In the words of some in the tennis community, a boycott is a very real thing.

“We won’t walk in the Tennis Center again,” Tom Valicenti said.

Valicenti’s daughter played high school tennis for Aragon and Toy until graduating in the spring. His wife, Marci Valicenti, spent five years on the Steamboat Tennis Association board of directors.

“Our kids are graduated, but I want to give the kids who are coming up the same opportunity my kids had, and that’s not going to happen without John and Don,” he said.

Personality conflict cited

Toy said he was informed Friday that his contract wouldn’t be renewed and that he was told it was because of a personality conflict.

“Jim asked me to teach a lesson at 11 a.m. At 12:10, I walked into his office, and he told me my contract wasn’t going to be renewed,” Toy said. “I asked him why, and he said, ‘Because we don’t get along very well.’

“I told him, ‘I seem to get along with all my clients.’ It took 10 minutes.”

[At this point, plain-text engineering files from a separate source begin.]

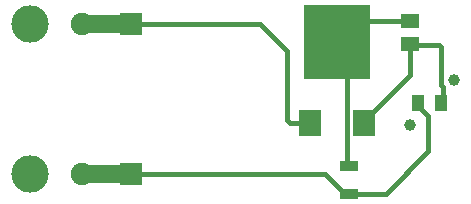
<source format=gtl>
G04*
G04 #@! TF.GenerationSoftware,Altium Limited,Altium Designer,20.0.11 (256)*
G04*
G04 Layer_Physical_Order=1*
G04 Layer_Color=255*
%FSLAX25Y25*%
%MOIN*%
G70*
G01*
G75*
%ADD14R,0.21900X0.24800*%
%ADD15R,0.07300X0.08500*%
%ADD16R,0.05906X0.05118*%
%ADD17R,0.03976X0.05787*%
%ADD18R,0.06102X0.03740*%
%ADD26C,0.01500*%
%ADD27C,0.06000*%
%ADD28C,0.03937*%
%ADD29R,0.07500X0.07500*%
%ADD30C,0.07500*%
%ADD31C,0.12500*%
D14*
X113500Y61475D02*
D03*
D15*
X122500Y34375D02*
D03*
X104500D02*
D03*
D16*
X138000Y68240D02*
D03*
Y60760D02*
D03*
D17*
X148358Y41000D02*
D03*
X140642D02*
D03*
D18*
X117500Y10874D02*
D03*
Y20126D02*
D03*
D26*
X148358Y41000D02*
X149000Y41642D01*
Y46370D01*
X148337Y47033D02*
X149000Y46370D01*
X148337Y47033D02*
Y59621D01*
X138260Y60500D02*
X147458D01*
X148337Y59621D01*
X45000Y67500D02*
X88000D01*
X97000Y35254D02*
Y58500D01*
X88000Y67500D02*
X97000Y58500D01*
X116319Y10874D02*
X117500D01*
X109693Y17500D02*
X116319Y10874D01*
X45000Y17500D02*
X109693D01*
X97879Y34375D02*
X104500D01*
X97000Y35254D02*
X97879Y34375D01*
X117500Y10874D02*
X129874D01*
X140642Y40095D02*
X143997Y36739D01*
Y24997D02*
Y36739D01*
X129874Y10874D02*
X143997Y24997D01*
X140642Y40095D02*
Y41000D01*
X138000Y60760D02*
X138260Y60500D01*
X122500Y34375D02*
Y34975D01*
X138000Y50475D01*
Y60760D01*
X113500Y61475D02*
X117000Y57975D01*
Y20626D02*
X117500Y20126D01*
X117000Y20626D02*
Y57975D01*
X120265Y68240D02*
X138000D01*
X113500Y61475D02*
X120265Y68240D01*
D27*
X28701Y67500D02*
X45000D01*
X28701Y17500D02*
X45000D01*
D28*
X152587Y48587D02*
D03*
X137732Y33726D02*
D03*
D29*
X45000Y17500D02*
D03*
Y67500D02*
D03*
D30*
X28701Y17500D02*
D03*
Y67500D02*
D03*
D31*
X11200Y17500D02*
D03*
Y67500D02*
D03*
M02*

</source>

Swiggart said that may be a concise and partial version but that it was accurate.

“That was certainly part of it,” he said, regarding his relationship with Toy. “I asked him how he thought our relationship was. He said, ‘fair.’ I said, ‘I think fair is overstating it.’ But that’s not to say that’s the reason I didn’t renew his contract.”

Swiggart on Sunday said Aragon was nonrenewed because of a lack of focus on the center’s junior academy, which was down 34 percent throughout the past three years. Swiggart declined to comment on Toy’s nonrenewal at the time.

Toy said he didn’t buy the idea that Aragon and himself had slacked off on recruiting athletes to the junior academy program.

“That’s absurd,” he said. “You have to be careful in calling the kettle black.”

He did acknowledge he and Swiggart hadn’t gotten along well.

“My view is, so what? It’s been that way for quite a while,” Toy said. “The avenues for talking about things were closed a long time ago.”

He said the endgame with appealing to the City Council was to broker some sort of peace, and although he admitted returning to work at the center would be awkward, it would be something he’d do.

“Coaching tennis is what I love to do,” Toy said.